In accordance with the above, the findings of the present investigation on the link between TNF-α genotypes and the risk of periodontal disease varied across ethnic groups. The reasons for these conflicting results may be attributed to several factors, such as the differences in the inclusion criteria of subjects in the patients and control groups, the variations in genetic backgrounds of the populations (so the ethnic origin of subjects must be considered), the definition of disease, population heterogeneity, exposure, as well as presence of different environmental and demographic confounding risk factors. Another important point for consideration is that an allele in a certain position (e.g., TNF-α (-308) A allele) has been established to be very rare in the Saudi population, while this allele was more frequently represented in other populations, such as in Brazilian (Menezes and Colombo, 2008) and Indian populations (Majumder et al., 2018).

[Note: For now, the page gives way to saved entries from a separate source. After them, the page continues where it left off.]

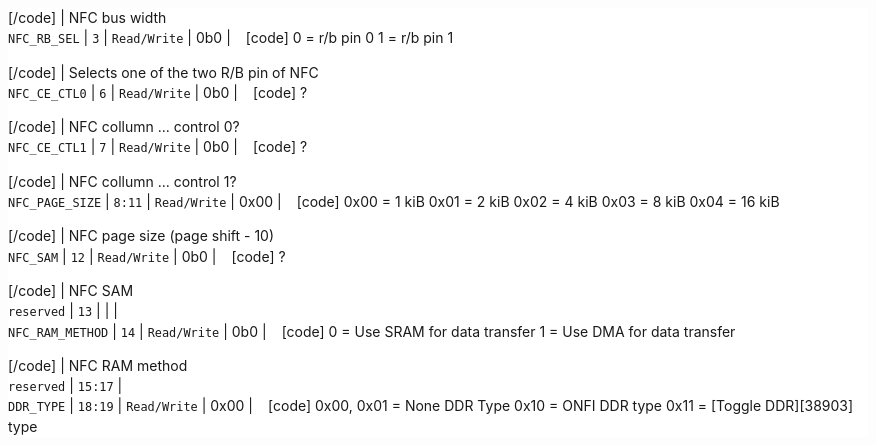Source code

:     
[/code]
| NFC bus width   
`NFC_RB_SEL` | `3` | `Read/Write` | 0b0  | ` `
[code]
        0 = r/b pin 0
        1 = r/b pin 1
      
    
[/code]
| Selects one of the two R/B pin of NFC   
`NFC_CE_CTL0` | `6` | `Read/Write` | 0b0  | ` `
[code]
        ?
      
    
[/code]
| NFC collumn ... control 0?   
`NFC_CE_CTL1` | `7` | `Read/Write` | 0b0  | ` `
[code]
        ?
      
    
[/code]
| NFC collumn ... control 1?   
`NFC_PAGE_SIZE` | `8:11` | `Read/Write` | 0x00  | ` `
[code]
        0x00 = 1 kiB
        0x01 = 2 kiB
        0x02 = 4 kiB
        0x03 = 8 kiB
        0x04 = 16 kiB
      
    
[/code]
| NFC page size (page shift - 10)   
`NFC_SAM` | `12` | `Read/Write` | 0b0  | ` `
[code]
        ?
      
    
[/code]
| NFC SAM   
`reserved` | `13` |  |  |   
`NFC_RAM_METHOD` | `14` | `Read/Write` | 0b0  | ` `
[code]
        0 = Use SRAM for data transfer
        1 = Use DMA for data transfer
      
    
[/code]
| NFC RAM method   
`reserved` | `15:17` |   
`DDR_TYPE` | `18:19` | `Read/Write` | 0x00  | ` `
[code]
        0x00, 0x01 = None DDR Type
        0x10 = ONFI DDR type
        0x11 = [Toggle DDR][38903] type
     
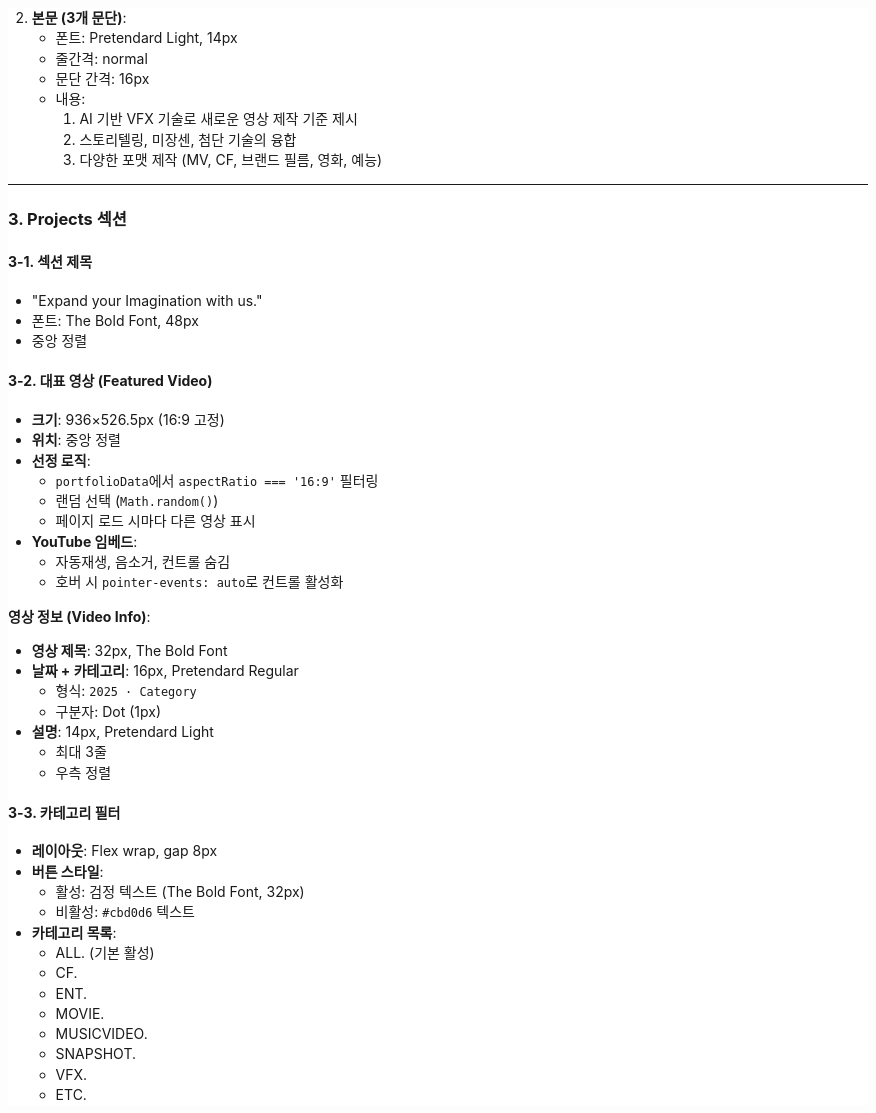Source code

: 2. **본문 (3개 문단)**:
   - 폰트: Pretendard Light, 14px
   - 줄간격: normal
   - 문단 간격: 16px
   - 내용:
     1. AI 기반 VFX 기술로 새로운 영상 제작 기준 제시
     2. 스토리텔링, 미장센, 첨단 기술의 융합
     3. 다양한 포맷 제작 (MV, CF, 브랜드 필름, 영화, 예능)

---

### 3. Projects 섹션

#### 3-1. 섹션 제목
- "Expand your Imagination with us."
- 폰트: The Bold Font, 48px
- 중앙 정렬

#### 3-2. 대표 영상 (Featured Video)
- **크기**: 936×526.5px (16:9 고정)
- **위치**: 중앙 정렬
- **선정 로직**:
  - `portfolioData`에서 `aspectRatio === '16:9'` 필터링
  - 랜덤 선택 (`Math.random()`)
  - 페이지 로드 시마다 다른 영상 표시
- **YouTube 임베드**:
  - 자동재생, 음소거, 컨트롤 숨김
  - 호버 시 `pointer-events: auto`로 컨트롤 활성화

**영상 정보 (Video Info)**:
- **영상 제목**: 32px, The Bold Font
- **날짜 + 카테고리**: 16px, Pretendard Regular
  - 형식: `2025 · Category`
  - 구분자: Dot (1px)
- **설명**: 14px, Pretendard Light
  - 최대 3줄
  - 우측 정렬

#### 3-3. 카테고리 필터
- **레이아웃**: Flex wrap, gap 8px
- **버튼 스타일**:
  - 활성: 검정 텍스트 (The Bold Font, 32px)
  - 비활성: `#cbd0d6` 텍스트
- **카테고리 목록**:
  - ALL. (기본 활성)
  - CF.
  - ENT.
  - MOVIE.
  - MUSICVIDEO.
  - SNAPSHOT.
  - VFX.
  - ETC.
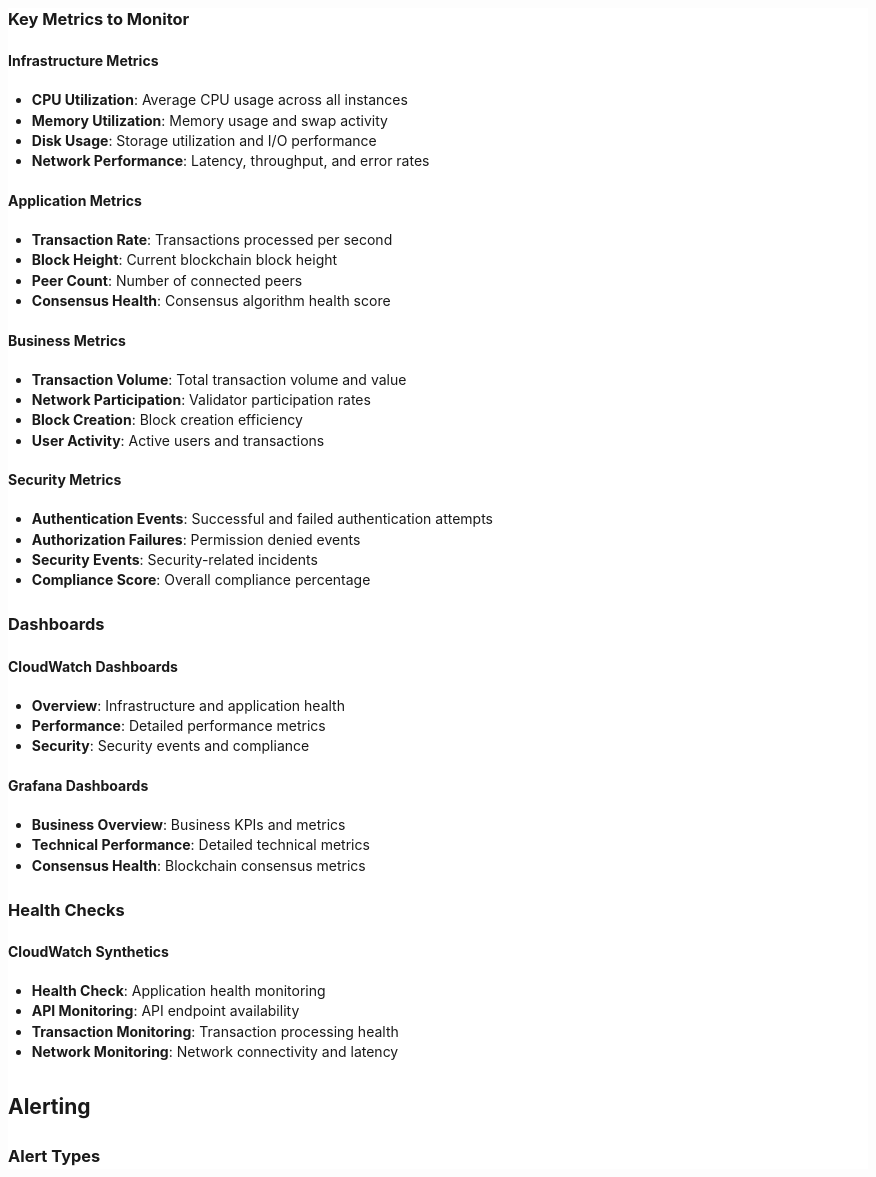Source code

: ### Key Metrics to Monitor

#### Infrastructure Metrics
- **CPU Utilization**: Average CPU usage across all instances
- **Memory Utilization**: Memory usage and swap activity
- **Disk Usage**: Storage utilization and I/O performance
- **Network Performance**: Latency, throughput, and error rates

#### Application Metrics
- **Transaction Rate**: Transactions processed per second
- **Block Height**: Current blockchain block height
- **Peer Count**: Number of connected peers
- **Consensus Health**: Consensus algorithm health score

#### Business Metrics
- **Transaction Volume**: Total transaction volume and value
- **Network Participation**: Validator participation rates
- **Block Creation**: Block creation efficiency
- **User Activity**: Active users and transactions

#### Security Metrics
- **Authentication Events**: Successful and failed authentication attempts
- **Authorization Failures**: Permission denied events
- **Security Events**: Security-related incidents
- **Compliance Score**: Overall compliance percentage

### Dashboards

#### CloudWatch Dashboards
- **Overview**: Infrastructure and application health
- **Performance**: Detailed performance metrics
- **Security**: Security events and compliance

#### Grafana Dashboards
- **Business Overview**: Business KPIs and metrics
- **Technical Performance**: Detailed technical metrics
- **Consensus Health**: Blockchain consensus metrics

### Health Checks

#### CloudWatch Synthetics
- **Health Check**: Application health monitoring
- **API Monitoring**: API endpoint availability
- **Transaction Monitoring**: Transaction processing health
- **Network Monitoring**: Network connectivity and latency

## Alerting

### Alert Types
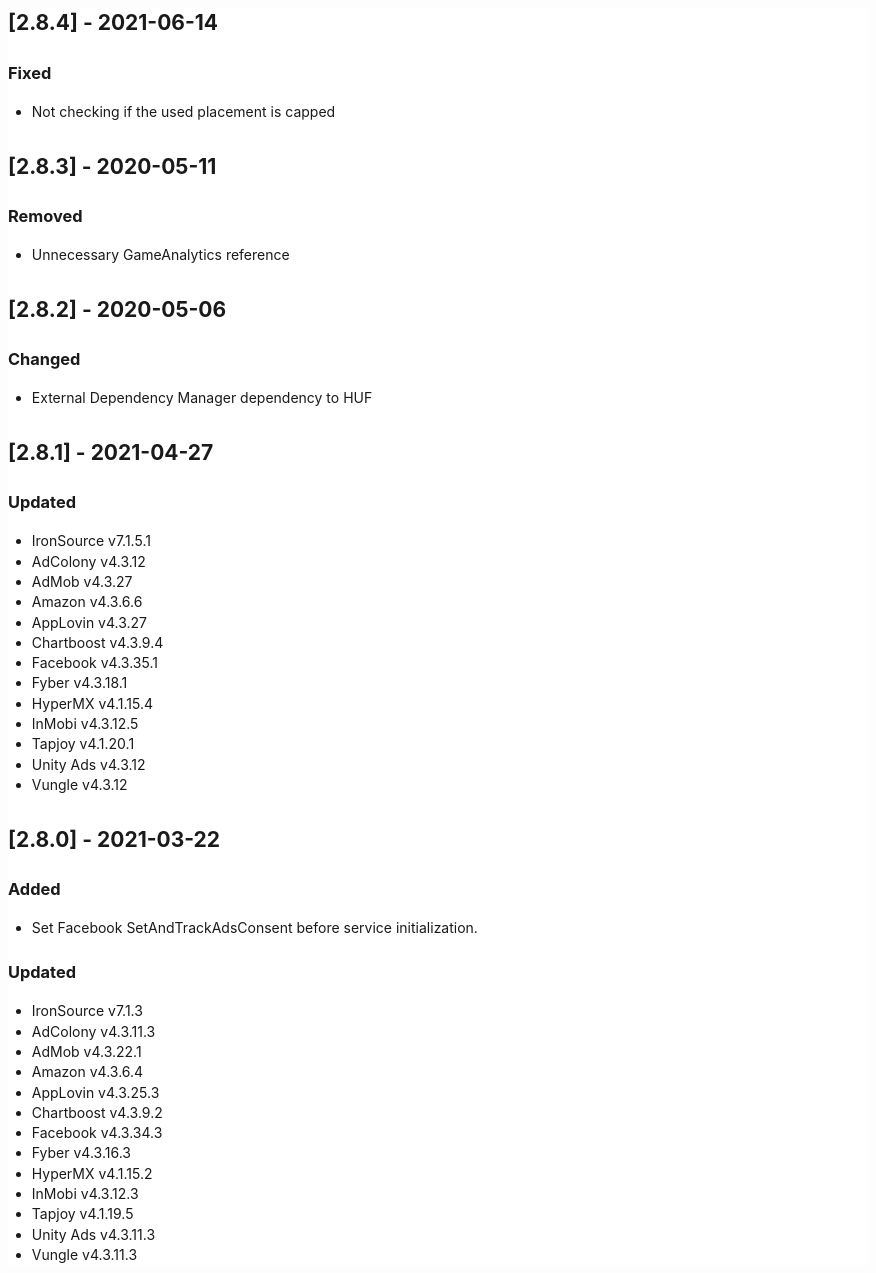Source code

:
## [2.8.4] - 2021-06-14
### Fixed
- Not checking if the used placement is capped


## [2.8.3] - 2020-05-11
### Removed
- Unnecessary GameAnalytics reference


## [2.8.2] - 2020-05-06
### Changed
- External Dependency Manager dependency to HUF


## [2.8.1] - 2021-04-27
### Updated
- IronSource v7.1.5.1
- AdColony v4.3.12
- AdMob v4.3.27
- Amazon v4.3.6.6
- AppLovin v4.3.27
- Chartboost v4.3.9.4
- Facebook v4.3.35.1
- Fyber v4.3.18.1
- HyperMX v4.1.15.4
- InMobi v4.3.12.5
- Tapjoy v4.1.20.1
- Unity Ads v4.3.12
- Vungle v4.3.12


## [2.8.0] - 2021-03-22
### Added
- Set Facebook SetAndTrackAdsConsent before service initialization.

### Updated
- IronSource v7.1.3
- AdColony v4.3.11.3
- AdMob v4.3.22.1
- Amazon v4.3.6.4
- AppLovin v4.3.25.3
- Chartboost v4.3.9.2
- Facebook v4.3.34.3
- Fyber v4.3.16.3
- HyperMX v4.1.15.2
- InMobi v4.3.12.3
- Tapjoy v4.1.19.5
- Unity Ads v4.3.11.3
- Vungle v4.3.11.3
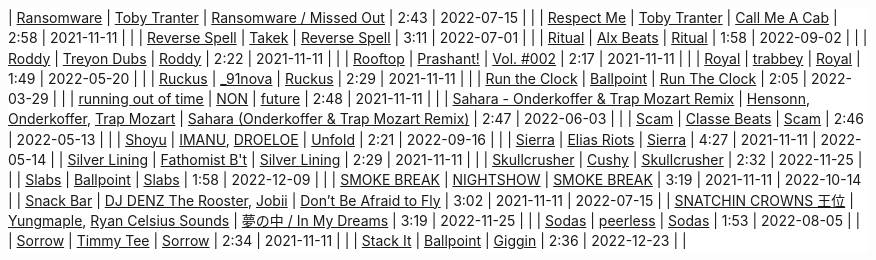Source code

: | [Ransomware](https://open.spotify.com/track/0Xq3MbT0WU19vw6n3kw9CU) | [Toby Tranter](https://open.spotify.com/artist/6jQ21P9GEZfQf4aOMoTYDj) | [Ransomware / Missed Out](https://open.spotify.com/album/5kwTPu2nX7XlMfU6NlwkG6) | 2:43 | 2022-07-15 |  |
| [Respect Me](https://open.spotify.com/track/5lq2h9XA6dzKM567SVXuWR) | [Toby Tranter](https://open.spotify.com/artist/6jQ21P9GEZfQf4aOMoTYDj) | [Call Me A Cab](https://open.spotify.com/album/5OYvzMi4M9wW3NMQXOcdXe) | 2:58 | 2021-11-11 |  |
| [Reverse Spell](https://open.spotify.com/track/2pKWTPdKUWgRam6kmRG8Em) | [Takek](https://open.spotify.com/artist/0g5pLf3taXGdGznIGtm01k) | [Reverse Spell](https://open.spotify.com/album/0HQzJaw6UxOjgfRhUSCUdp) | 3:11 | 2022-07-01 |  |
| [Ritual](https://open.spotify.com/track/3uDWsAoVlvzaNz0JdTRKvv) | [Alx Beats](https://open.spotify.com/artist/5n8XW4GI0uT3sHgwUOUapx) | [Ritual](https://open.spotify.com/album/0TPakPFzZk4JJDjIU4MLSG) | 1:58 | 2022-09-02 |  |
| [Roddy](https://open.spotify.com/track/0BfTbisZxX8U0sly9fA5CW) | [Treyon Dubs](https://open.spotify.com/artist/4pI8EDlzNqCOIndxbX5RFo) | [Roddy](https://open.spotify.com/album/4h1XpHRfiBXd3pdnWI5tuZ) | 2:22 | 2021-11-11 |  |
| [Rooftop](https://open.spotify.com/track/6849JqU4mi9w90w8pQABt9) | [Prashant!](https://open.spotify.com/artist/4CjSeBGPPvu2DXCVdN8gK2) | [Vol\. \#002](https://open.spotify.com/album/3klKcK3sSrrynypVWQsa7P) | 2:17 | 2021-11-11 |  |
| [Royal](https://open.spotify.com/track/0yzK5lKI284QwESdd8ieVc) | [trabbey](https://open.spotify.com/artist/3njIliuv3ugKzuNZgEOZ6s) | [Royal](https://open.spotify.com/album/02X9P2VUWUlXLBhWVZlJDt) | 1:49 | 2022-05-20 |  |
| [Ruckus](https://open.spotify.com/track/6MzW9oJ3r8KCMeV2Wzm9dO) | [\_91nova](https://open.spotify.com/artist/0fZYZqIGnT5RimC1YWfWP2) | [Ruckus](https://open.spotify.com/album/5ZsU2rXahZTemj5k2pwvHQ) | 2:29 | 2021-11-11 |  |
| [Run the Clock](https://open.spotify.com/track/0pxBhlNZA6sOd3ByHBVzFI) | [Ballpoint](https://open.spotify.com/artist/5vbgY6zVUKz1haJv618QvC) | [Run The Clock](https://open.spotify.com/album/7cl7Iy6MGnMA7WNa3zt2nK) | 2:05 | 2022-03-29 |  |
| [running out of time](https://open.spotify.com/track/0e6UrhLAH2lnNe6zdlUTBN) | [NON](https://open.spotify.com/artist/2QFuIA3uFMQAidzZe9x3Bw) | [future](https://open.spotify.com/album/0sH4ZqrqNsEqUWBtc34EaS) | 2:48 | 2021-11-11 |  |
| [Sahara \- Onderkoffer & Trap Mozart Remix](https://open.spotify.com/track/0Qmzdnm8vz72x3TOgCZYKn) | [Hensonn](https://open.spotify.com/artist/0snouHYzOWSgxRBYMQsa3H), [Onderkoffer](https://open.spotify.com/artist/6gce3osfgmB2RCMqoKfwFe), [Trap Mozart](https://open.spotify.com/artist/33x4Au62ogHpnu7DsgI07D) | [Sahara \(Onderkoffer & Trap Mozart Remix\)](https://open.spotify.com/album/5Bkdd89SaxesvN0ZlYpelT) | 2:47 | 2022-06-03 |  |
| [Scam](https://open.spotify.com/track/0UCx2yz0P5Am3tDEZMlaLR) | [Classe Beats](https://open.spotify.com/artist/0pqLKPTH1BAW4brUdoXrzW) | [Scam](https://open.spotify.com/album/31MjbJLu4imw8ZWNRjQk5I) | 2:46 | 2022-05-13 |  |
| [Shoyu](https://open.spotify.com/track/7ammiC4TKHgMXP8RnccYcA) | [IMANU](https://open.spotify.com/artist/5Y7rFm0tiJTVDzGLMzz0W1), [DROELOE](https://open.spotify.com/artist/0u18Cq5stIQLUoIaULzDmA) | [Unfold](https://open.spotify.com/album/3MWWoyTPwnuhND8LMOAyse) | 2:21 | 2022-09-16 |  |
| [Sierra](https://open.spotify.com/track/1HXF2YmK51j1uEHgEwsxg3) | [Elias Riots](https://open.spotify.com/artist/3qEtWl4Gv3BvU2a6s2bJNy) | [Sierra](https://open.spotify.com/album/7eCGMaV5BrDG98humiCe07) | 4:27 | 2021-11-11 | 2022-05-14 |
| [Silver Lining](https://open.spotify.com/track/49hqLCrBX4CnAkEM0iclaO) | [Fathomist B't](https://open.spotify.com/artist/7rPDCHQp2TrTEwaZRLvVD8) | [Silver Lining](https://open.spotify.com/album/1rCa089W6ZFhIcpVzw4tCJ) | 2:29 | 2021-11-11 |  |
| [Skullcrusher](https://open.spotify.com/track/0nQ8G9DzO1qyWPBFLKztYT) | [Cushy](https://open.spotify.com/artist/6L1Baujfn33sG3PXou8n1q) | [Skullcrusher](https://open.spotify.com/album/4xeEKSgBDFOWFzrqTgJZ6g) | 2:32 | 2022-11-25 |  |
| [Slabs](https://open.spotify.com/track/6cjTpMjoBZ6sT0IQ9xXpEE) | [Ballpoint](https://open.spotify.com/artist/5vbgY6zVUKz1haJv618QvC) | [Slabs](https://open.spotify.com/album/6DCKMVGUuKiOcpNNdaiT0i) | 1:58 | 2022-12-09 |  |
| [SMOKE BREAK](https://open.spotify.com/track/3CPtS5vGos6uIlYf0Nqc4L) | [NIGHTSHOW](https://open.spotify.com/artist/3eO8RkSNmOmPFIRXP6i1S8) | [SMOKE BREAK](https://open.spotify.com/album/1EjwtUUR8Ju58b9UUQiD4v) | 3:19 | 2021-11-11 | 2022-10-14 |
| [Snack Bar](https://open.spotify.com/track/3NaAiO0oBCWkRVFtSQ6j0F) | [DJ DENZ The Rooster](https://open.spotify.com/artist/05OAH9fFWOKINDaeJ9N3Pd), [Jobii](https://open.spotify.com/artist/2MGL4XU2LCJC47c7VvSwuE) | [Don’t Be Afraid to Fly](https://open.spotify.com/album/1mEhFmt5gqiD1s0CLw0sKL) | 3:02 | 2021-11-11 | 2022-07-15 |
| [SNATCHIN CROWNS 王位](https://open.spotify.com/track/5qgNqe7iXFZGprAWuvP1d3) | [Yungmaple](https://open.spotify.com/artist/1QBaZ9xbIrmYmOwBQY3rVQ), [Ryan Celsius Sounds](https://open.spotify.com/artist/2AtYJoC6VmUtkxonmVnbVR) | [夢の中 / In My Dreams](https://open.spotify.com/album/20UlD10mkx7O1fobgqQgoO) | 3:19 | 2022-11-25 |  |
| [Sodas](https://open.spotify.com/track/1OhqSZBciNoTwXjOXMwD6h) | [peerless](https://open.spotify.com/artist/1c2JWfQucGww8ADlPqc0oJ) | [Sodas](https://open.spotify.com/album/4LsFnQM1zJszKESjxEkLEN) | 1:53 | 2022-08-05 |  |
| [Sorrow](https://open.spotify.com/track/7GJQGSD9r681721nvXGAAx) | [Timmy Tee](https://open.spotify.com/artist/5mHEnE8FUpg9ZmYNrrCIcU) | [Sorrow](https://open.spotify.com/album/3u9L5MdB8Q16LWDyABClMO) | 2:34 | 2021-11-11 |  |
| [Stack It](https://open.spotify.com/track/6Fpl9m5ihNUuNWXNkNif6i) | [Ballpoint](https://open.spotify.com/artist/5vbgY6zVUKz1haJv618QvC) | [Giggin](https://open.spotify.com/album/5MCf2Q4N6Jolv1vOmMCpTO) | 2:36 | 2022-12-23 |  |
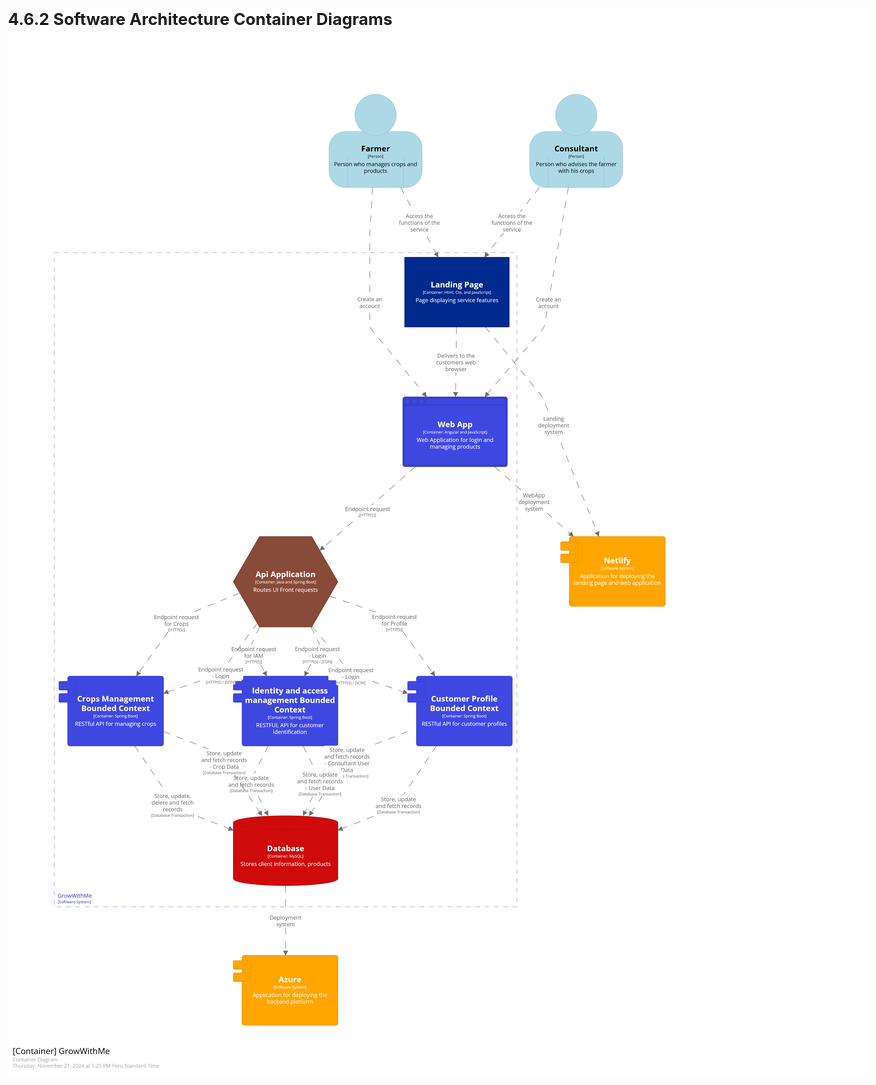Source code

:### 4.6.2 Software Architecture Container Diagrams

![ContainerDiagram](assets/c4-container-diagram.png)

As per our understanding, this is the first study in Saudi Arabia to investigate the relationship between TNF-α (-308 G/A) as well as (-1031 T/C) polymorphisms and periodontitis risk. However, there are some limitations most notably the small sample size. Further research involving a larger cohort of subjects with various stages of periodontitis is necessary, along with more detailed clinical information and serological analyses, in order to clarify the role of TNF-α and its genetic modification in periodontitis risk and progression.

Conclusion

The results obtained in this investigation indicated that TNF-α (-308 G/A) polymorphisms might not be associated with the risk of periodontitis, whereas the CT genotype and the C allele of the TNF-α (-1031) T/C polymorphism are potential risk factors for periodontitis in Saudi subjects.

Source of funding

This research did not receive any specific grant from funding agencies in the public, commercial, or not-for-profit sectors.

Ethical statement

This study was approved by the Institutional Review Board of Umm Al Qura University, Makkah, Saudi Arabia.

Declaration of Competing Interest

The authors declare that they have no known competing financial interests or personal relationships that could have appeared to influence the work reported in this paper.